In vetting candidates, Beal said, consider fundraising success as well as organization, who is advising them and who is volunteering for them.
“What do you think the ability of the candidate is to raise the sums required to compete against an incumbent in a race like this? I think we’ve done well,” he said, reaching a $50,000 goal that seemed far-fetched to fellow Democrats at first. “That’s from small donors all over the district. I think that’s a good indication that what we’re doing is resonating with people.
Meanwhile, Beal added, there’s a healthy list of advisers on his campaign site and a growing number of helpers pushing the cause: “Again, all across the district. That’s gone pretty well for us. We spent a lot of time putting that organization together.”
The two candidates agree whoever wins will have a challenge ahead in drawing Gohmert home for a face-to-face ahead of November’s polling.
“Mr. Gohmert has brought nothing to East Texas,” McKellar said, nor is he engaging with his constituents at home. “He just doesn’t want to talk to us because we’re going to take him to task for his do-nothing policy in Washington, D.C.
“People are recognizing this and realizing this guy is not doing what he’s supposed to be doing. We’ve been losing jobs. We’re continuing to lose industry.
She heard the same from voters in the Diboll-area Thursday night.
“Talking about the jobs that they’ve lost, and everywhere throughout East Texas, I’m not sure how people can continue to vote him in. Louie Gohmert is so disrespected in Washington, D.C. he can not get a bill through. They call him the craziest man in Congress. It’s time for him to leave.
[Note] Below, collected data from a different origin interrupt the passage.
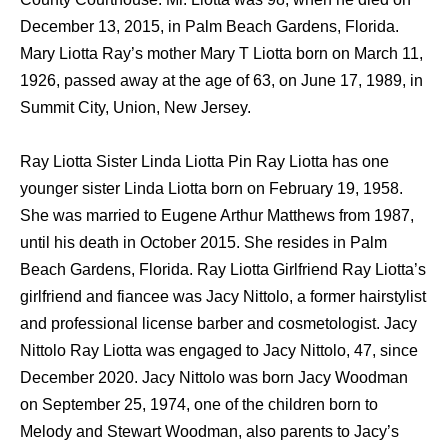
December 13, 2015, in Palm Beach Gardens, Florida.
Mary Liotta Ray’s mother Mary T Liotta born on March 11,
1926, passed away at the age of 63, on June 17, 1989, in
Summit City, Union, New Jersey.
Ray Liotta Sister Linda Liotta Pin Ray Liotta has one
younger sister Linda Liotta born on February 19, 1958.
She was married to Eugene Arthur Matthews from 1987,
until his death in October 2015. She resides in Palm
Beach Gardens, Florida. Ray Liotta Girlfriend Ray Liotta’s
girlfriend and fiancee was Jacy Nittolo, a former hairstylist
and professional license barber and cosmetologist. Jacy
Nittolo Ray Liotta was engaged to Jacy Nittolo, 47, since
December 2020. Jacy Nittolo was born Jacy Woodman
on September 25, 1974, one of the children born to
Melody and Stewart Woodman, also parents to Jacy’s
If he wanted the best and greatest good for East Texas, he’d step aside.”
According to Beal, much of his time is spent reaching out to Gohmert’s conservative base in addition to Democrats and independents throughout the area.
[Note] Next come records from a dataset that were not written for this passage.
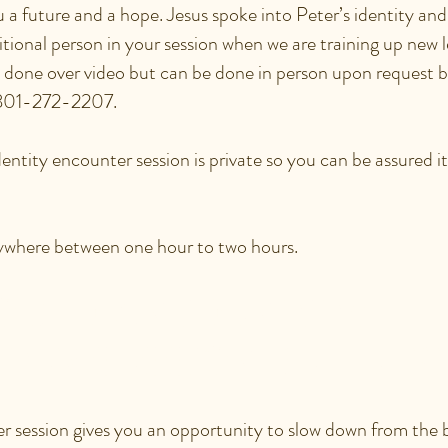
ou a future and a hope. Jesus spoke into Peter’s identity and
ional person in your session when we are training up new l
y done over video but can be done in person upon request 
 801-272-2207.
ntity encounter session is private so you can be assured it 
nywhere between one hour to two hours.
ULD AN IDENTITY
TER SESSION BE HELP
 session gives you an opportunity to slow down from the b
“I think it’s unfortunate that he hasn’t been willing to hold town halls,” Beal said, avoiding events where he might face unfriendly constituents: “That’s your job, is to take questions from your constituents, especially if they have different views … He’s just going to play to his base and ignore the rest of the district.”
McKellar is also trying to encourage women to head to the polls in force.
“Women are 51.8 percent of voters in Texas and the United States, but we have less than 19 percent women in Congress. We have a lot of men making decisions for women, whereas women should be making decisions for themselves. We should have a seat at the table so we can have balance,” she said. “It takes all of us working together, both men and women, but we have to have more balance in this country, and we don’t have it.”
Justice is blind, McKellar added, unconcerned with race, creed or sexual orientation.
“She’s only interested in the scales of justice and that’s what we have to fight for, in East Texas particularly, and that’s what I see is not happening here.”
It’s another point of common ground for the two Democrats.
“Once you win an election, you belong to everybody – or you should,” Beal said. “That’s what makes a representative Democracy work. I am coming at things from a particular perspective, but I’m running to represent everybody. I’m sincere about that: I want to represent all the interests in this district to the best of my ability.
“I want to talk to everybody. I want to listen to everybody. I’ll meet with groups across the political spectrum on a regular basis, particularly groups that I don’t agree with. If I’m going to represent them fairly then I need to spend some time with them.”